1999's MARQUEE DEALS

Folio: The Magazine for Magazine Management, Jan, 2000 by Susan Thea Posnock

THE MERGERS AND ACQUISITIONS THAT MOST TRANSFORMED THE INDUSTRY LAST YEAR WERE LARGELY DRIVEN BY COMPANIES LOOKING TO TRANSFORM FROM BIG-TIME PUBLISHERS TO BIG-TIME MEDIA PLAYERS.

A COMMON PITCH FROM COMPANIES POSITIONING

their Web sites is that those sites offer something different from what's in print. But the theme behind many of the major deals in the last year is a twist on that pitch--that integrated media companies can offer something different from Web-only players. Thus, magazine companies in 1999 were buying assets with an eye toward gaining total coverage of a market, with print, the Internet, trade shows, television and other ancillary products as part of the package.

"This market-sector focus has driven most of these deals," says Wilma Jordan, CEO, The Jordan Edmiston Group. "People don't just buy things opportunistically anymore. They really buy them from a standpoint that they fit strategically."

Adds Rob Garrett, president of AdMedia Partners Inc., "Prices have gotten very high, and people have gotten very picky about what they'll buy and what they pay. Bulk for its own sake is a lot less important--now people are strategically purchasing companies that fit and selling off the pieces that don't."

Overall, 1999 was another blockbuster year of mergers and acquisitions for the magazine industry, and included one of the biggest deals in magazine history--the $9.2 billion acquisition of TV Guide Inc. by Gemstar International Group Ltd. in October.

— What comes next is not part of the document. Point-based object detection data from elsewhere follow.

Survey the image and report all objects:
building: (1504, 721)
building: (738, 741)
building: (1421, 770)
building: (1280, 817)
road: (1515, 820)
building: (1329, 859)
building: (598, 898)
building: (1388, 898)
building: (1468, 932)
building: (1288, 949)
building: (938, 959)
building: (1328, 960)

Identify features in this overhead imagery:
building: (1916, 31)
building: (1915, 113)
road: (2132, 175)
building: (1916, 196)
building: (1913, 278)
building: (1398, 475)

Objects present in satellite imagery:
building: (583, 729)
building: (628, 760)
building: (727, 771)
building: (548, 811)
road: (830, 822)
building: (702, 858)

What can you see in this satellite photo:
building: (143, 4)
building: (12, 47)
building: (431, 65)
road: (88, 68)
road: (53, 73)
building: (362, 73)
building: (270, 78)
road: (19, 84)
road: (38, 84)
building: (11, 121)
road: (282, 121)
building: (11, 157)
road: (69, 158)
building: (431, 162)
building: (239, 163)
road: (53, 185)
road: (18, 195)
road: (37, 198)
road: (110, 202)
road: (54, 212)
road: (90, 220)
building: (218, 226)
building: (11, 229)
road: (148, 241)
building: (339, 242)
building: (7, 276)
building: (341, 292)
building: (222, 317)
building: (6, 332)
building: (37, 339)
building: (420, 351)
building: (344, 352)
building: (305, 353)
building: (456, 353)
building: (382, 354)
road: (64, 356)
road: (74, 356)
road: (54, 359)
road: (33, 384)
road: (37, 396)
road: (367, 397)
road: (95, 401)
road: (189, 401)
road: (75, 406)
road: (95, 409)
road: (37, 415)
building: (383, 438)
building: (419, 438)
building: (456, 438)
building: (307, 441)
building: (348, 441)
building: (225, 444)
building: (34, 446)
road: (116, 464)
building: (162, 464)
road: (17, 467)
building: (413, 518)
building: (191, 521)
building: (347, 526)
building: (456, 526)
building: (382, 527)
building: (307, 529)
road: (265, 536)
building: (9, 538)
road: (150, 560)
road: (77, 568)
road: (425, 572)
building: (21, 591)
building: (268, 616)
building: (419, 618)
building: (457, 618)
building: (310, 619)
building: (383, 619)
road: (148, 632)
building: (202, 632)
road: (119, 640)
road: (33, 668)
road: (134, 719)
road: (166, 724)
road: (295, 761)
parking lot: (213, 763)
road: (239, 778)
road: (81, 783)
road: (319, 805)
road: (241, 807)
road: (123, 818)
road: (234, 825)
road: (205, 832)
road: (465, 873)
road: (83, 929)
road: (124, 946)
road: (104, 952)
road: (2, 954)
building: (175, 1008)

And there was no slowdown: By the end of the third quarter, according to Whitestone Communications, there were 48 consumer-magazine deals totaling $1.6 billion, compared to 44 totaling $3.7 billion in the same period of 1998. Trade magazine and trade show M&A activity was also comparable, with 76 deals totaling $3.4 billion through the first three quarters of 1999, and 85 deals valued at $2.2 million in 1998.

The top-15 deals, as rated by DeSilva & Phillips, accounted for 96.6 percent of the dollar volume for the year. Among those deals, private equity funds, including Veronis, Suhler & Associates, remained major players.

But perhaps the biggest trend is the one toward convergence: While companies are paying a lot, insiders say the deals now make sense. Magazines, instead of being diminished by the Web, are trying to put themselves in a stronger position as strategic players--offering content unavailable on the Net--with expanding dot.com operations.

1. TV GUIDE INC.

BUYER: GEMSTAR INTERNATIONAL GROUP LTD. SELLER: TV GUIDE INC. PRICE: $9.2 BILLION IN STOCK AND DEBT DATE: OCTOBER

The acquisition of TV Guide Inc. tops the list of magazine megadeals for the second year in a row. But if 1998's deal was easily the biggest in terms of price, 1999's sale of the nation's top-revenue-producing magazine blows away the field. Gemstar International Group Ltd., a Pasadena, California-based maker of television program guides for electronic devices, and a company that is much smaller than TV Guide Inc., bought TV Guide for $9.2 billion in stock and debt. The transaction is expected to close in the second half of 2000 and is subject to regulatory approval.

At a time of intense focus on brand extensions, this deal is a prime example, although admittedly a unique one, of how traditional publishing is converging with new media. While Gemstar recognizes the importance of acquiring the magazine industry's perennial revenue leader, its motivation is to build a television-information portal that will combine the print. Internet, television and interactive electronic-program guide platforms of both companies. "A coordinated campaign using all four media properties will probably reach just about everybody you want to reach who cares about television watching," says Gemstar chairman Henry Yuen, who will serve as the chairman and chief executive officer of the combined companies. He describes how TV Guide fits in: "Here are 11 million households, or 34 million readers, who have pretty much put the money where their mouth is to be dedicated TV watchers," he says.

The deal unites rivals for the interactive television program guide market. The two had been involved in a six-year legal battle. (Gemstar sued TV Guide, claiming its programming-guide technology infringed on a Gemstar patent.) The old TV Guide Inc. was formed last year with the sale of the magazine and related holdings by Rupert Murdoch's News Corp., and topped FOLIO:'s list when it was sold by Murdoch to United Video Satellite Group.

2. CMP MEDIA INC.

SELLER: CMP MEDIA INC.

BUYER: UNITED NEWS & MEDIA PLC

PRICE: $920 MILLION

DATE: MAY

Before last May, Miller Freeman Inc. had long been a player in technology publishing, with businesses in a variety of niche markets, many of them aimed at software developers. But the acquisition of CMP Media by Miller Freeman parent United News & Media for $920 million doubled the size of Miller Freeman. And it created for MFI a dominant presence in high-tech media. In that one move, Miller Freeman became the nation's third-largest technology publisher, behind International Data Group and Ziff-Davis Inc.